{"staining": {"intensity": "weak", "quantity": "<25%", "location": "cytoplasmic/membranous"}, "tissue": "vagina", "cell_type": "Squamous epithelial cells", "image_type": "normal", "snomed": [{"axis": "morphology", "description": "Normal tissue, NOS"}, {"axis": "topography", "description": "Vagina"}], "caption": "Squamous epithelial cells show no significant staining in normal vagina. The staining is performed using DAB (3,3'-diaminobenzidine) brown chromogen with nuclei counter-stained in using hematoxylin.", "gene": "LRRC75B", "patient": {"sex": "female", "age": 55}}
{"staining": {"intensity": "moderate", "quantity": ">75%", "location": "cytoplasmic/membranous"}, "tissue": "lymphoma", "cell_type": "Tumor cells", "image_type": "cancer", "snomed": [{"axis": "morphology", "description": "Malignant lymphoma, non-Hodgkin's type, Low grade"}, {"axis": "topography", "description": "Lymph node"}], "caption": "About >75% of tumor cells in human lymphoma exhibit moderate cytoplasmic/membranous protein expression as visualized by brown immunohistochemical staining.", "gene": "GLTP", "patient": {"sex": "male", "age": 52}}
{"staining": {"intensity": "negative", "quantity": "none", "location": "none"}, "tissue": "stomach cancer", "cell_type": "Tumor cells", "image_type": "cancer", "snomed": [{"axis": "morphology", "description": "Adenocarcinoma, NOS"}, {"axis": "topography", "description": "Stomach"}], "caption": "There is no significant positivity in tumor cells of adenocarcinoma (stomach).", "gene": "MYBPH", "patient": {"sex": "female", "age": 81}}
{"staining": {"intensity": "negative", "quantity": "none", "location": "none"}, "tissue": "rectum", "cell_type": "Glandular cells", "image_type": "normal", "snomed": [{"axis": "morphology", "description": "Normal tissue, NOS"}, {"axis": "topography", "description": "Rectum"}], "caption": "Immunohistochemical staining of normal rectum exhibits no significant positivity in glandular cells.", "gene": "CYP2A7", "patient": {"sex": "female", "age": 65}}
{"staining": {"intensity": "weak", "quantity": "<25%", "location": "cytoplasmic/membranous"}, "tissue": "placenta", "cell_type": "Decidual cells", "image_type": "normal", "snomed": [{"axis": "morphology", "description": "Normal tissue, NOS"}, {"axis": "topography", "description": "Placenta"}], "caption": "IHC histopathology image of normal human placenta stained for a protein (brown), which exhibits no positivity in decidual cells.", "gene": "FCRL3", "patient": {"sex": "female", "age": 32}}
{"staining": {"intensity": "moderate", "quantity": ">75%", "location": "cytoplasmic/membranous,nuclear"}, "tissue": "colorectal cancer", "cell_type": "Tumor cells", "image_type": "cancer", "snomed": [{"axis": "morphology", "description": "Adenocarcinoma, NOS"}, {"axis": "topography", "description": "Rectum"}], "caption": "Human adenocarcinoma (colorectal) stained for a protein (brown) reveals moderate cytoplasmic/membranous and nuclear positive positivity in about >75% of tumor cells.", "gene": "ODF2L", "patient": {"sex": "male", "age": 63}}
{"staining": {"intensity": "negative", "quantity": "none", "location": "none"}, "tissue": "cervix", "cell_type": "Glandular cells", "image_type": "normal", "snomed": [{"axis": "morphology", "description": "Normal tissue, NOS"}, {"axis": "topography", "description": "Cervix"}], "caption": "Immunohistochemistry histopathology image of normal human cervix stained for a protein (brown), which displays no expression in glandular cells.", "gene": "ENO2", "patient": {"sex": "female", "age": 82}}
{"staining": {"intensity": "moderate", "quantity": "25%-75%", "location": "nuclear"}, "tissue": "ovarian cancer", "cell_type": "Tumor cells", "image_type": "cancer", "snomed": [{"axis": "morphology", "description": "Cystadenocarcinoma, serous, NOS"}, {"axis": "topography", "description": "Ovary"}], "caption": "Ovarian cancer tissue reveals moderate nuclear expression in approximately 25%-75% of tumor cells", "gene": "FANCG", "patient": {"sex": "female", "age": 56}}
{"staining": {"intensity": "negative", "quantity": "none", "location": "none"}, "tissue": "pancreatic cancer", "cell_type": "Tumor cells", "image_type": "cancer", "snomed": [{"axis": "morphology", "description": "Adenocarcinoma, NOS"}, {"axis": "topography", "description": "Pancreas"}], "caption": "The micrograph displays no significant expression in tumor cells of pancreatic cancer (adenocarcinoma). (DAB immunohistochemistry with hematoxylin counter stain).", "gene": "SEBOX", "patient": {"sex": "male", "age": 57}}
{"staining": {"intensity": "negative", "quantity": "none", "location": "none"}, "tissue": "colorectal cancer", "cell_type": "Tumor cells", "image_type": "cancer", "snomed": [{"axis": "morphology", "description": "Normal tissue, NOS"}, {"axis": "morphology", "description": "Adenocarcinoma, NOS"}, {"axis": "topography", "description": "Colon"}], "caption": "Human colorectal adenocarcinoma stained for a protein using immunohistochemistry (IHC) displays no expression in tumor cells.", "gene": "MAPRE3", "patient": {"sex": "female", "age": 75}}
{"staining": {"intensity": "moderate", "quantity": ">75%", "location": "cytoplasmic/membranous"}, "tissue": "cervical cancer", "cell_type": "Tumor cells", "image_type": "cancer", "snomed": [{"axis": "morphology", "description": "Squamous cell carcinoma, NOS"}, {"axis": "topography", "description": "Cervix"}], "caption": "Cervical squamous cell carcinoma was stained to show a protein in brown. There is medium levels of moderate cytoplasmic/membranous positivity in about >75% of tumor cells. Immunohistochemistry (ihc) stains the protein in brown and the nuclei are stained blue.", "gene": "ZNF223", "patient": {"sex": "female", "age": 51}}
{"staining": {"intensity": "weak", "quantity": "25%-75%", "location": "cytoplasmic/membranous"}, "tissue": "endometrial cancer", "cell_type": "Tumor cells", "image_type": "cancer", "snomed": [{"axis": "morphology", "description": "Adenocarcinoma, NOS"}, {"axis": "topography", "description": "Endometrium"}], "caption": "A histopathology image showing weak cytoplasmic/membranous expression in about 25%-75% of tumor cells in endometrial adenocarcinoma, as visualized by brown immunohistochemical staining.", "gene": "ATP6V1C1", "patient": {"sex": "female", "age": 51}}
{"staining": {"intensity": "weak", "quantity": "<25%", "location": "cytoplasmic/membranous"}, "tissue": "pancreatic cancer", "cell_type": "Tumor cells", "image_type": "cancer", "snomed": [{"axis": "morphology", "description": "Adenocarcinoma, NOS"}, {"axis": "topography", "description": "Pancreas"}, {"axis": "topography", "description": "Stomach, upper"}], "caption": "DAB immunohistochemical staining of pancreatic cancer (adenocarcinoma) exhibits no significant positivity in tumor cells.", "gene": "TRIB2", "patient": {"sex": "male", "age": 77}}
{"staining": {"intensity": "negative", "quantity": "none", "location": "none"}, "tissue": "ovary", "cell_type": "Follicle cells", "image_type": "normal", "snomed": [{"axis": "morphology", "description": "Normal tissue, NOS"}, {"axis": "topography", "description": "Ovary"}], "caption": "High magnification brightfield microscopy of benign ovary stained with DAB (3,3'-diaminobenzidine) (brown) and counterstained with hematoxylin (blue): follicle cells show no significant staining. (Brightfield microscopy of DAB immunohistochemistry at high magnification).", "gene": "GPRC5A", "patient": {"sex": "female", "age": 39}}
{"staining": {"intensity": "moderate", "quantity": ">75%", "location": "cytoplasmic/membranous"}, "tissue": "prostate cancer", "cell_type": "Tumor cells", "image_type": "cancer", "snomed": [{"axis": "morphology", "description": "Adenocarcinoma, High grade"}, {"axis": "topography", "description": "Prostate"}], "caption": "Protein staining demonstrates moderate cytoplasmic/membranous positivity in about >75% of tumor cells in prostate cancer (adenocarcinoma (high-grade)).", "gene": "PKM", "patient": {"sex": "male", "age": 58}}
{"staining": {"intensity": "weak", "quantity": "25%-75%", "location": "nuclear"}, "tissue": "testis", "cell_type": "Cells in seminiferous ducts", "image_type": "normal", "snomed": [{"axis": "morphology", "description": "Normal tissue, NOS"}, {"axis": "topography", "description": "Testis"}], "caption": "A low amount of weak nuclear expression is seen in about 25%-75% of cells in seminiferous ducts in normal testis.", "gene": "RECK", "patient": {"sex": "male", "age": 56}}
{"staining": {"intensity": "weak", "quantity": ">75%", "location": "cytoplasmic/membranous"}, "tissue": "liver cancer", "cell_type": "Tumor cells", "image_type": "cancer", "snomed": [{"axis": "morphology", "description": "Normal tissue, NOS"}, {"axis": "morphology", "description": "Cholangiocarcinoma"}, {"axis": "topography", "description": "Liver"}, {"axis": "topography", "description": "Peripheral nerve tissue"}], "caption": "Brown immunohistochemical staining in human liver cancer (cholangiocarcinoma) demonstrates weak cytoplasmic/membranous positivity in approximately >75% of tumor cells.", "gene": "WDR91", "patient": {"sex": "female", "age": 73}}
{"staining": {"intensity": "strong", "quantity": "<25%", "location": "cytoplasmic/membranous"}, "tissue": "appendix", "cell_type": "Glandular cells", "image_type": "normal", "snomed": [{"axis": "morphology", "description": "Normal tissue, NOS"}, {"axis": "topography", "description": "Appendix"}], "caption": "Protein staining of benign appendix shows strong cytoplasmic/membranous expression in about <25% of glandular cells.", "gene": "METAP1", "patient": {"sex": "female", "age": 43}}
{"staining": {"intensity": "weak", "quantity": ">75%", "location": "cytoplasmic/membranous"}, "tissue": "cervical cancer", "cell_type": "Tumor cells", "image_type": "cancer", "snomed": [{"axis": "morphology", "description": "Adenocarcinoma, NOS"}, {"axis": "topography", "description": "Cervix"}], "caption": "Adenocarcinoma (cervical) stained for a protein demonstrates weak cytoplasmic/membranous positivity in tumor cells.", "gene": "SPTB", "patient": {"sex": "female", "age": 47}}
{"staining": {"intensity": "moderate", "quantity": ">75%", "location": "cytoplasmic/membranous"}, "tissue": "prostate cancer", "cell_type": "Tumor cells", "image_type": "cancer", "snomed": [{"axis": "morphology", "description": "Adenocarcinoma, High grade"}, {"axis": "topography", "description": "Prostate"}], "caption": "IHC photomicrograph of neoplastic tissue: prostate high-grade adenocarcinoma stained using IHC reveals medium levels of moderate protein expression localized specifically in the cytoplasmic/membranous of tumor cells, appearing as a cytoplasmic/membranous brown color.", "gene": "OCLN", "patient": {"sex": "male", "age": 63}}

────────────────────────────────────────

In how many lines of the data does the string "Squamous" appear? Only the number should be given.

2